When Ament mentioned that the Forum is one of Pearl Jam’s favorite arenas, and then asked how Intuit Dome would stand up to the venerable venue, Ballmer spoke of extensive acoustic modeling and recruited experts in the field to design a system that would not leave fans wanting.
“Now, we also have a lot of advantages,” Ballmer said. “We have nice suites. We have a very intimate bowl and will feel good, I think, at least from the fans’ perspective, and we’ve got all the toilets in the world.” So far, Super Bowl halftime artist Usher, with four shows announced at Intuit Dome in September, is the only announced concerts.
As for toilets, Ballmer said the arena has the ability to configure the number of men’s vs. women’s restrooms depending on need for a particular event. Boxing match? More male restrooms. A concert by a popular singer popular with women? The dome has it covered, Ballmer said.
Ament asked if Ballmer has had concert or sports experiences that influenced his vision for the Intuit Dome.
“Let me start with basketball,” he said. ”I love music, but we built this place about basketball and there’s tons of things that influenced my thinking. I want energy. I want tightness.” That includes the 51-row “The Wall,” a 300-seat section on one end of the court designed with rowdy home fans in mind, set to a steep incline to distract opposing players and produce an intimidating environment.

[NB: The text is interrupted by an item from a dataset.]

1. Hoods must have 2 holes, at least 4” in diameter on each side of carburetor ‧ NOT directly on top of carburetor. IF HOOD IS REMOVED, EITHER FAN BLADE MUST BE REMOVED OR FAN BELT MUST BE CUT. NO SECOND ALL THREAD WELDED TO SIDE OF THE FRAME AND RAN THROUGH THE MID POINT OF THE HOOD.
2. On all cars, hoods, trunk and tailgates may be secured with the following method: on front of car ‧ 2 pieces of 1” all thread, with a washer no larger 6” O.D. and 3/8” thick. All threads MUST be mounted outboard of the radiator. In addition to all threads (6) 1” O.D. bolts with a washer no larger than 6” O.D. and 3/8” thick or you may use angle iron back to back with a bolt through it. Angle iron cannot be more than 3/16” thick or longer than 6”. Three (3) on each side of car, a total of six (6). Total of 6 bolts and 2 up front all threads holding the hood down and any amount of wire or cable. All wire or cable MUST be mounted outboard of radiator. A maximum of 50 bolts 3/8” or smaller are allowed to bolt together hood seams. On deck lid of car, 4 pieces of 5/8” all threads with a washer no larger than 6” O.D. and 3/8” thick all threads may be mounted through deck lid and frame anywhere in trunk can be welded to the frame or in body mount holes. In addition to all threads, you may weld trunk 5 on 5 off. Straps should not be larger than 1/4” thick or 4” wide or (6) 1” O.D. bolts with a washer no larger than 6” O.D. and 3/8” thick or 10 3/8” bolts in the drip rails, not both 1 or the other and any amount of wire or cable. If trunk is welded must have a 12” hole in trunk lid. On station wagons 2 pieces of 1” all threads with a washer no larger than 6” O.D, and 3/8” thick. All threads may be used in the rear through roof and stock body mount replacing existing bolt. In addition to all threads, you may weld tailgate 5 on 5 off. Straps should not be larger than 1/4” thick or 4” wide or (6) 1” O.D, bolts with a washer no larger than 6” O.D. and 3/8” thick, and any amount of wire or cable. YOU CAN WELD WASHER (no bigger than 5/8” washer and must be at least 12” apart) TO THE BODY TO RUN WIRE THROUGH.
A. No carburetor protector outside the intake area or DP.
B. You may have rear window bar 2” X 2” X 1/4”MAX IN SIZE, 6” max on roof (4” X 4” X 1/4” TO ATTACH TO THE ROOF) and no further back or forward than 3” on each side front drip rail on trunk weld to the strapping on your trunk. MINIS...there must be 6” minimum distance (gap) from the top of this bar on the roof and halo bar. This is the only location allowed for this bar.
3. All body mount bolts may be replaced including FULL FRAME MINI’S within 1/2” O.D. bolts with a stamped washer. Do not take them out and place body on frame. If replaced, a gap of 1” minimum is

He also wants people to be able to grab a drink or food and get back their seats without missing much live action or more than a single song, which he said was a problem at the old KeyArena in Seattle before the SuperSonics left town.
“People want to be at their seats,” he said. “We put power into every seat, so you can charge your phone so people aren’t getting skitzy about that during the concert.”
The oculus-style videoboard was inspired by SoFi and Mercedes-Benz stadiums and the intimate, steeply raked “The Wall” fan section was inspired by Viejas Arena, Clippers star Kawhi Leonard’s college, although with added leg room for compared to the college court. Ballmer said he attended a ceremony there when Leonard’s jersey was retired and came away impressed.
He also said he is investing majorly in the Inglewood, California, community where the Intuit Dome is situated, noting that the team will be one of the top two or three taxpayers in the city.
“We committed $100 million to what’s called a community benefits agreement to do affordable housing, senior center, youth programs,” he said.
Ballmer said the artist and player amenities will be top notch, giving shout-outs to Becky Colwell and Geni Lincoln operating the arenas, and when an audience member who identified as a Clippers fan asked if he envisioned a championship in the next few years, Ballmer said he has high hopes for this year.
“We are a very good team, but you’re only a very good team if you continue to be consistent about that. The hard work, energy, it’s just got to keep coming and coming,” he said. “You’ve got to get good luck. You’ve got to stay healthy. We know that as well as anybody given our health record. But this is a year to be blessed to be seriously able to say, you know, we’re gonna stand there and the last game of basketball played this year, in 2024, we could do that. We can do that.”